Stadt Bern entschuldigt sich bei Transfrau nach Vorfall im Marzili
Die Stadt Bern hat sich am Montag bei der Transfrau entschuldigt, die tags zuvor von der Polizei aus dem für Frauen reservierten Bereich des Marzilibads gebracht worden war. "Der Entscheid erwies sich im Nachhinein als falsch", teilte die Stadt mit.
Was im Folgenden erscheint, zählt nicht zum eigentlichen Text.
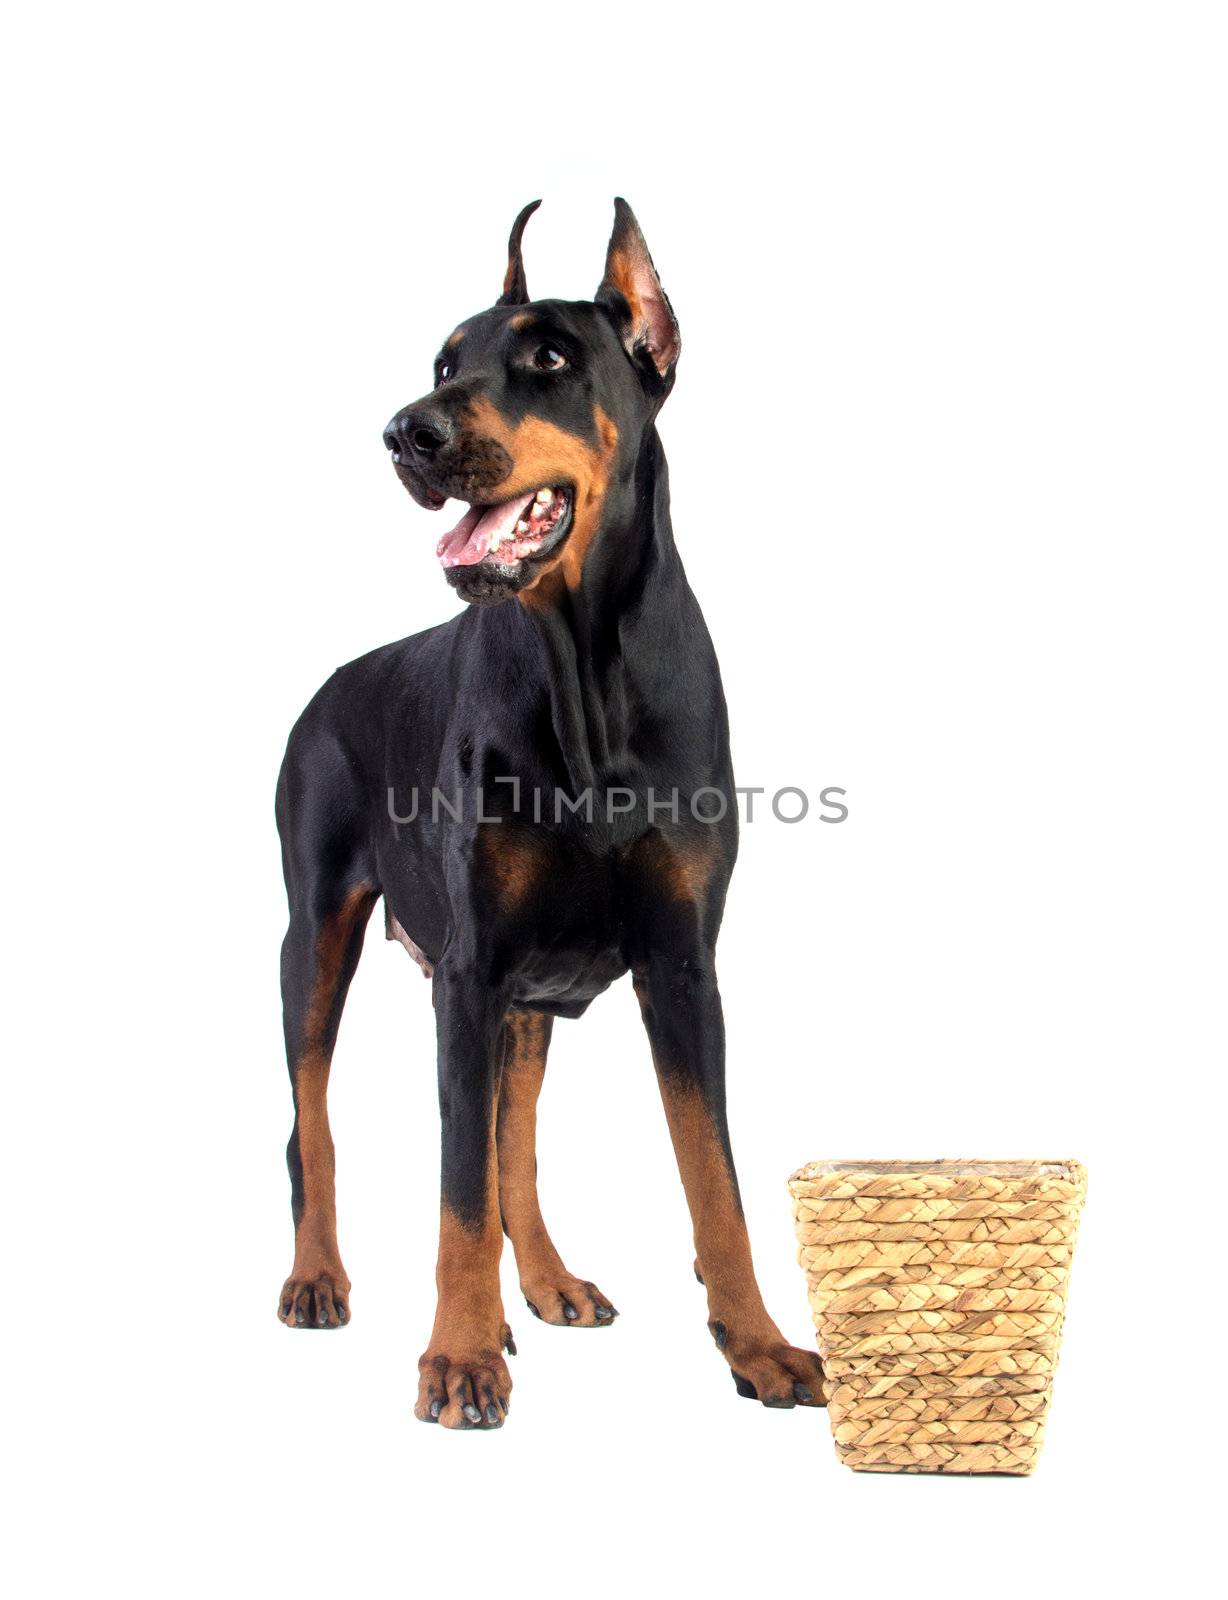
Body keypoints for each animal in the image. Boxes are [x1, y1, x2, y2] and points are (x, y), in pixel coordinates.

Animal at [273, 193, 818, 1433]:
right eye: (442, 361)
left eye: (553, 360)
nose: (405, 432)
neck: (586, 676)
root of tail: (327, 685)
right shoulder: (468, 970)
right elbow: (455, 1189)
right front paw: (459, 1357)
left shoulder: (680, 964)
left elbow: (711, 1177)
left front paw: (759, 1344)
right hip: (314, 936)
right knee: (312, 1124)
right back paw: (320, 1277)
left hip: (525, 997)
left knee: (512, 1137)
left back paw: (549, 1282)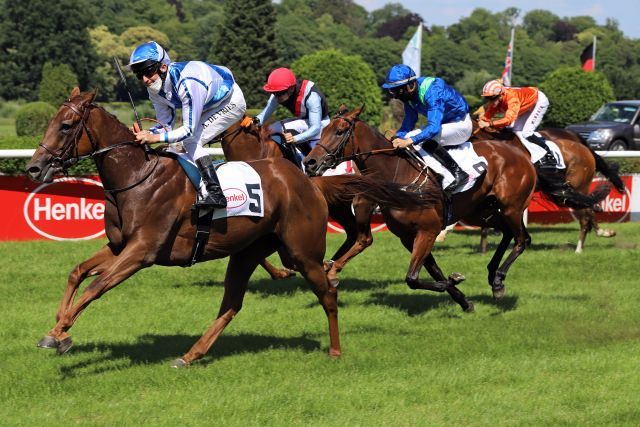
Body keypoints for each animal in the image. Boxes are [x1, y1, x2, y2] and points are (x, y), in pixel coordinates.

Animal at [25, 88, 436, 368]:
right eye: (50, 123)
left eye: (65, 126)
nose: (33, 168)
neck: (137, 177)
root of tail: (309, 182)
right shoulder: (118, 246)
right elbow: (77, 273)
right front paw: (58, 330)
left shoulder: (142, 251)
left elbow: (96, 286)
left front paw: (59, 333)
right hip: (248, 252)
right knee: (232, 304)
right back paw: (190, 355)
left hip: (301, 251)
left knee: (327, 291)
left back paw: (335, 348)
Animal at [304, 106, 540, 308]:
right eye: (323, 130)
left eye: (339, 132)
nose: (309, 162)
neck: (398, 176)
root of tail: (521, 153)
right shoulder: (408, 236)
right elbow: (432, 271)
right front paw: (464, 300)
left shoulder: (428, 230)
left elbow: (412, 278)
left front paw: (456, 281)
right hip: (480, 212)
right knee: (508, 232)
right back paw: (492, 275)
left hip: (511, 207)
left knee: (522, 239)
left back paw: (498, 280)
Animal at [470, 122, 624, 252]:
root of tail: (585, 149)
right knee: (587, 207)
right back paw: (600, 230)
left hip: (577, 185)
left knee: (585, 212)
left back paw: (580, 248)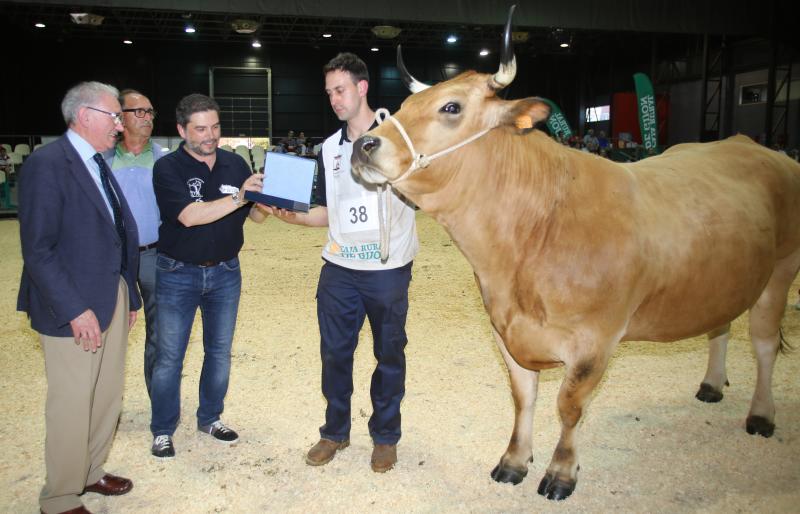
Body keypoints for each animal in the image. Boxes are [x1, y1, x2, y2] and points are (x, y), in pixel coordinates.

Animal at [348, 6, 800, 498]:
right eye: (402, 107)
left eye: (452, 107)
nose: (363, 144)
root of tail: (750, 145)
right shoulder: (506, 332)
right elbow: (523, 397)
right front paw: (514, 461)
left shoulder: (595, 342)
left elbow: (568, 406)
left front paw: (561, 472)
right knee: (720, 326)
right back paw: (712, 385)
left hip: (780, 271)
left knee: (763, 344)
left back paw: (761, 414)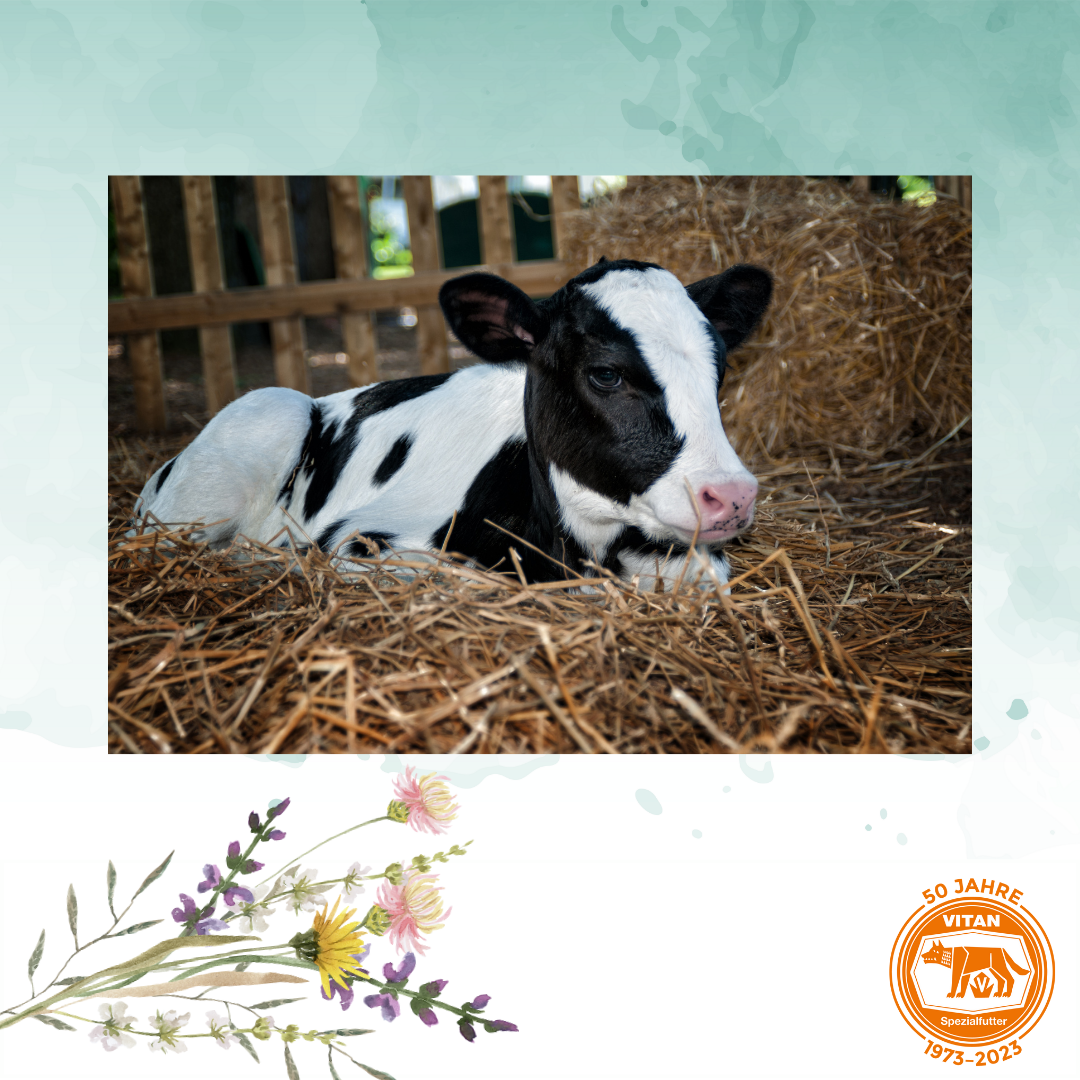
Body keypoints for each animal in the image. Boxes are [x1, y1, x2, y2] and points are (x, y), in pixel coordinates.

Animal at [133, 258, 772, 589]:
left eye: (718, 368)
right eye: (607, 374)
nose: (733, 495)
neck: (575, 548)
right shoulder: (360, 543)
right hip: (261, 422)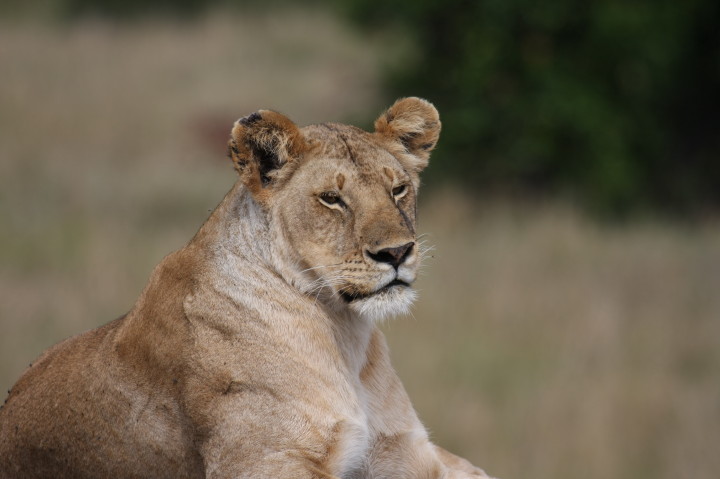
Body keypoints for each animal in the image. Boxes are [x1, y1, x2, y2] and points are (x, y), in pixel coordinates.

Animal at [0, 97, 494, 479]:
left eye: (399, 190)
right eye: (331, 199)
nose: (396, 253)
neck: (344, 330)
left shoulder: (401, 451)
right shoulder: (267, 462)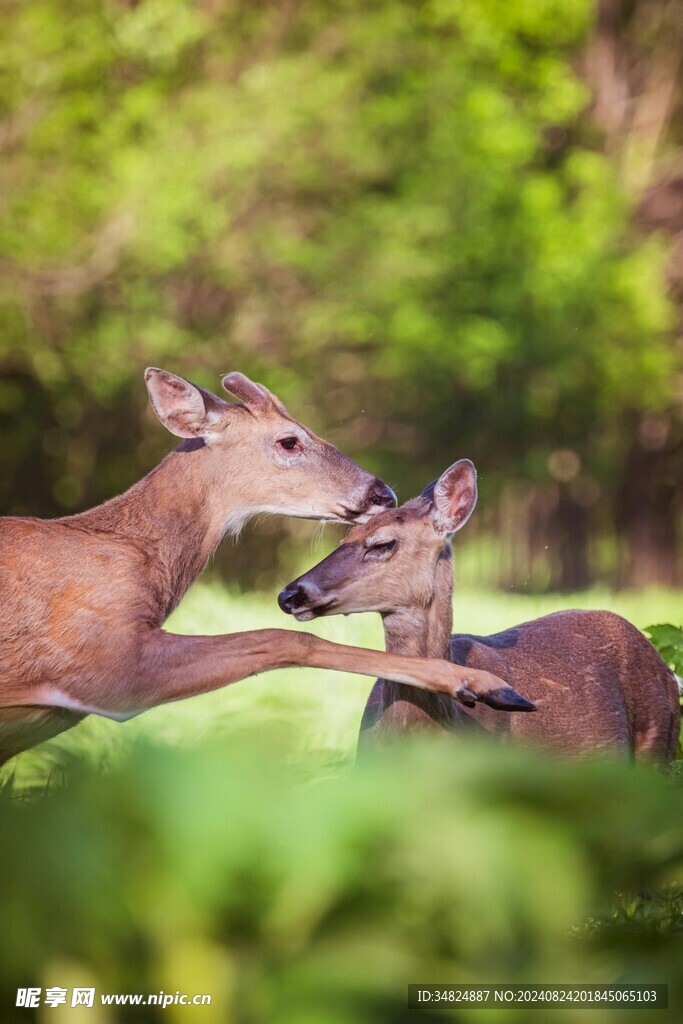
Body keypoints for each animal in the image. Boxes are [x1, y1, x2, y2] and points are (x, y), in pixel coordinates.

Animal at [0, 372, 536, 765]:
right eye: (289, 441)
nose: (382, 493)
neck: (129, 552)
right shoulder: (101, 661)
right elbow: (286, 639)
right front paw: (486, 686)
(Keystone-SDA) Die betroffene Person erfülle die Zutrittsregelung. «Alle Personen, die sich als Frau identifizieren und als solche leben, haben Zugang zum freiwilligen FKK-Bereich ,Paradiesli‘.»
Eine interne Orientierungshilfe, die das Sportamt zusammen mit der Fachstelle für Gleichstellung in Geschlechterfragen erstellt habe, helfe dem Personal vor Ort zur Handhabung des Zutritts zu geschlechtergetrennten Bereichen. Das Sportamt will die Zugangsregeln künftig klarer kommunizieren.
Das «Paradiesli» ist ein freiwilliger FKK-Bereich für Frauen in einem baulich abgetrennten Bereich des Marzili-Bades. Die betroffene Person sei aufgrund einiger körperlicher Merkmale von anderen Badegästen nicht weiblich gelesen worden, schrieb die Stadt.
Gespräche mit dem privaten Sicherheitsdienst hätten die Lage nicht entspannen können. Darauf habe sich der Betrieb für eine polizeiliche Wegweisung der Transfrau entschieden. Die konfliktbeladene Stimmung habe zu dieser falschen Einschätzung der Situation geführt.